MOORE, MARK - Mark Moore MM01 (Trust The DJ)

(Wednesday February 27, 2002 10:50 AM )

Released on 04/03/2002
Label:

Trust The DJ return with their latest showcase DJ compilation from one of the people who laid the foundations of contemporary dance music.

To speak of the evergreen Moore as a forefather of the UK's club culture is to downplay the length of service he has put in as a club kid, DJ and early house pop star.

Moore first made his mark through the post punk club scene of early Eighties London, taking part in the developments in the capital's night scene that were later to spawn acid house and the subsequent rise of dance in the UK into a major genre of music.
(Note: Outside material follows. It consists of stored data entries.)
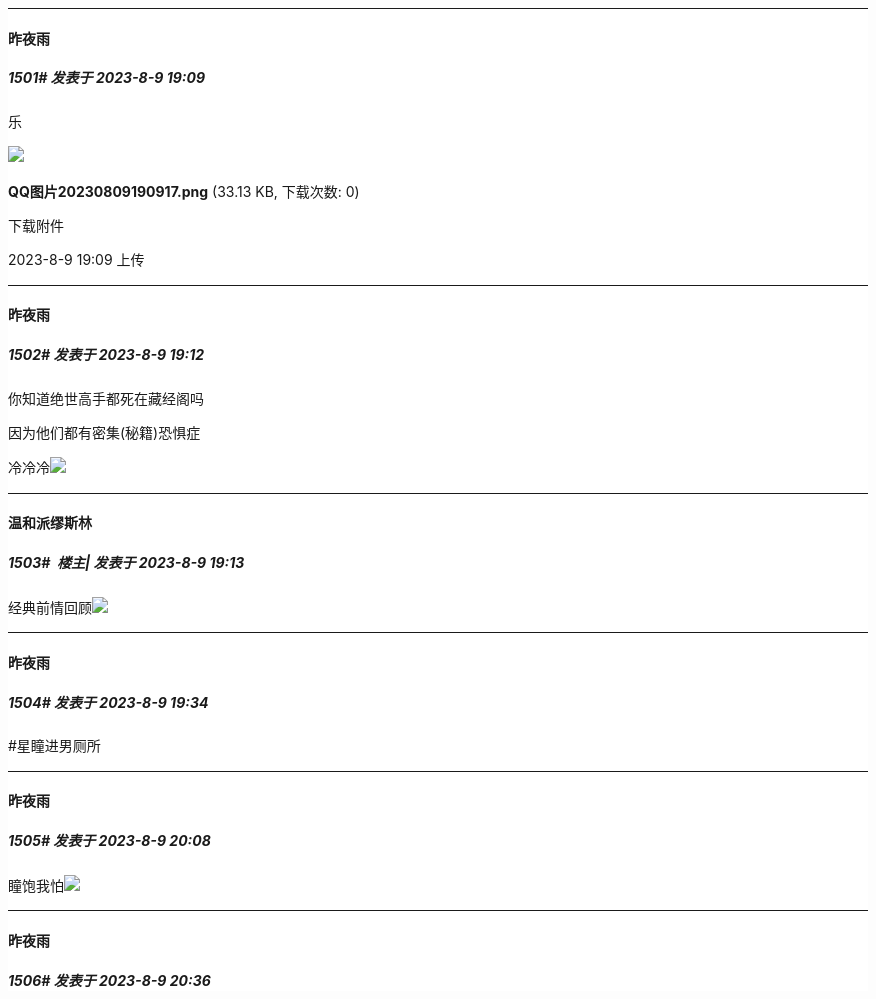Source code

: 
*****

####  昨夜雨  
##### 1501#       发表于 2023-8-9 19:09

乐

<img src="https://img.saraba1st.com/forum/202308/09/190930znwyhs6b3sls9ssl.png" referrerpolicy="no-referrer">

<strong>QQ图片20230809190917.png</strong> (33.13 KB, 下载次数: 0)

下载附件

2023-8-9 19:09 上传

*****

####  昨夜雨  
##### 1502#       发表于 2023-8-9 19:12

你知道绝世高手都死在藏经阁吗

因为他们都有密集(秘籍)恐惧症

冷冷冷<img src="https://static.saraba1st.com/image/smiley/face2017/169.gif" referrerpolicy="no-referrer">

*****

####  温和派缪斯林  
##### 1503#         楼主| 发表于 2023-8-9 19:13

经典前情回顾<img src="https://static.saraba1st.com/image/smiley/face2017/035.png" referrerpolicy="no-referrer">


*****

####  昨夜雨  
##### 1504#       发表于 2023-8-9 19:34

#星瞳进男厕所


*****

####  昨夜雨  
##### 1505#       发表于 2023-8-9 20:08

瞳饱我怕<img src="https://static.saraba1st.com/image/smiley/face2017/169.gif" referrerpolicy="no-referrer">


*****

####  昨夜雨  
##### 1506#       发表于 2023-8-9 20:36
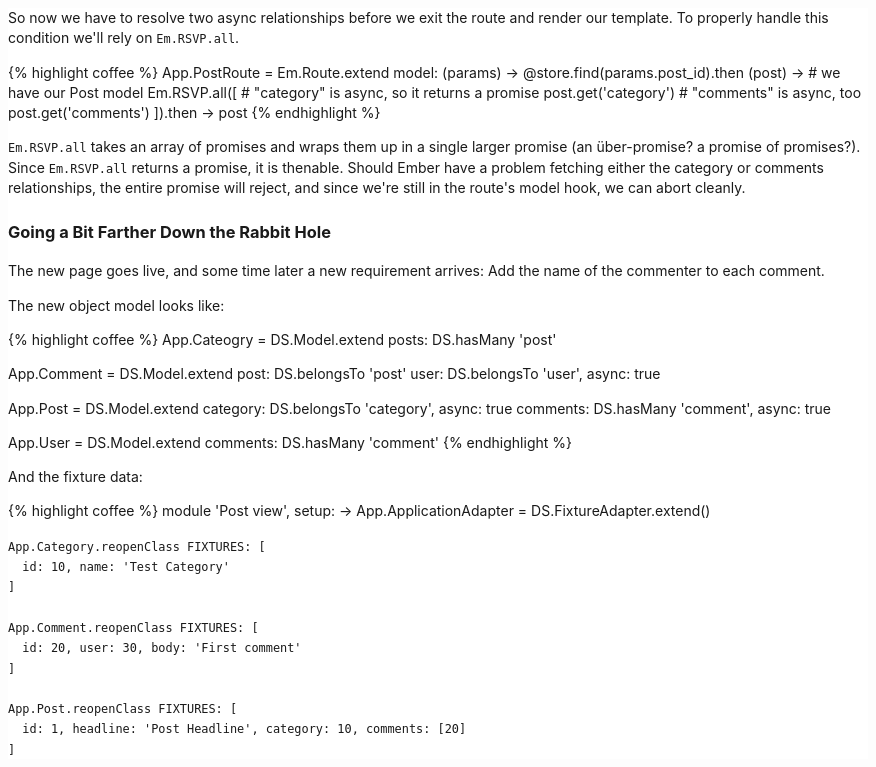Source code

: So now we have to resolve two async relationships before we exit the route and render our
template. To properly handle this condition we'll rely on `Em.RSVP.all`.

{% highlight coffee %}
App.PostRoute = Em.Route.extend
  model: (params) ->
    @store.find(params.post_id).then (post) ->
      # we have our Post model
      Em.RSVP.all([
        # "category" is async, so it returns a promise
        post.get('category')
        # "comments" is async, too
        post.get('comments')
      ]).then ->
        post
{% endhighlight %}

`Em.RSVP.all` takes an array of promises and wraps them up in a single larger promise (an
über-promise? a promise of promises?). Since `Em.RSVP.all` returns a promise, it is
thenable. Should Ember have a problem fetching either the category or comments relationships,
the entire promise will reject, and since we're still in the route's model hook, we can abort cleanly.

### Going a Bit Farther Down the Rabbit Hole ###

The new page goes live, and some time later a new requirement arrives: Add the name of the
commenter to each comment.

The new object model looks like:

{% highlight coffee %}
App.Cateogry = DS.Model.extend
  posts: DS.hasMany 'post'

App.Comment = DS.Model.extend
  post: DS.belongsTo 'post'
  user: DS.belongsTo 'user', async: true

App.Post = DS.Model.extend
  category: DS.belongsTo 'category', async: true
  comments: DS.hasMany 'comment', async: true

App.User = DS.Model.extend
  comments: DS.hasMany 'comment'
{% endhighlight %}

And the fixture data:

{% highlight coffee %}
module 'Post view',
  setup: ->
    App.ApplicationAdapter = DS.FixtureAdapter.extend()

    App.Category.reopenClass FIXTURES: [
      id: 10, name: 'Test Category'
    ]

    App.Comment.reopenClass FIXTURES: [
      id: 20, user: 30, body: 'First comment'
    ]

    App.Post.reopenClass FIXTURES: [
      id: 1, headline: 'Post Headline', category: 10, comments: [20]
    ]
His first break came via Phillip Sallon's seminal mid Eighties Mud Club at Buzby's, where Moore's DJ sets blended high energy sounds into early hip hop, disco and celebratory soul.

But his fame was to finally rise to its full extent with his S-Express vehicle, which, launched at the end of the Eighties and brought a distinctly European take on house to 'Top of The Pops', while simultaneously inspiring the rise of early Nineties glam clubbing.

Here Moore celebrates his journey by tying together the disco fuelled house sounds Anti Trance Terrorists with the peak time tracks such as Haktan O'Nal's 'Bedford Street'.

Around this core we range through Manu From Newcastle's superb and onomatopoeically entitled 'Africa Tribal Harmonica', Los Chicharrons' Latin percussive house groove on 'The Feeling's Right' and the equally aptly titled Brian Damage Presents a Disco Tragedy's 'Musicality'.

The high energy roots to his music are finally unleashed mid set with the gyrating disco-tech house of the aforementioned Haktan O'Nal's 'Bedford Street', which pushes things as close to the edge of cheese as you can get while still not falling over the precipice.

Jurgen Dreissen's 'Tenshi' swirls into trance production, but stays locked on an almost electro two four metallic snare. Having pitched things up the tempo Indart, Wally and Kucho's 'The Sea' recalls the album's earlier percussive elements, which are now firmly locked into harder tech house bpms.

Moogwai's remix of Tony Rapacioli's 'Ce La Faro' take things into a darker, deeper territory before Major North's 'Annhilate' does what you'd expect and adds further moody edges before taking off into a carnival of breaks.

Finally Ping Pong Bitches pitch in the anger disco keep fit work out of 'Rock Action' to bring the tale to a suitably messy finish.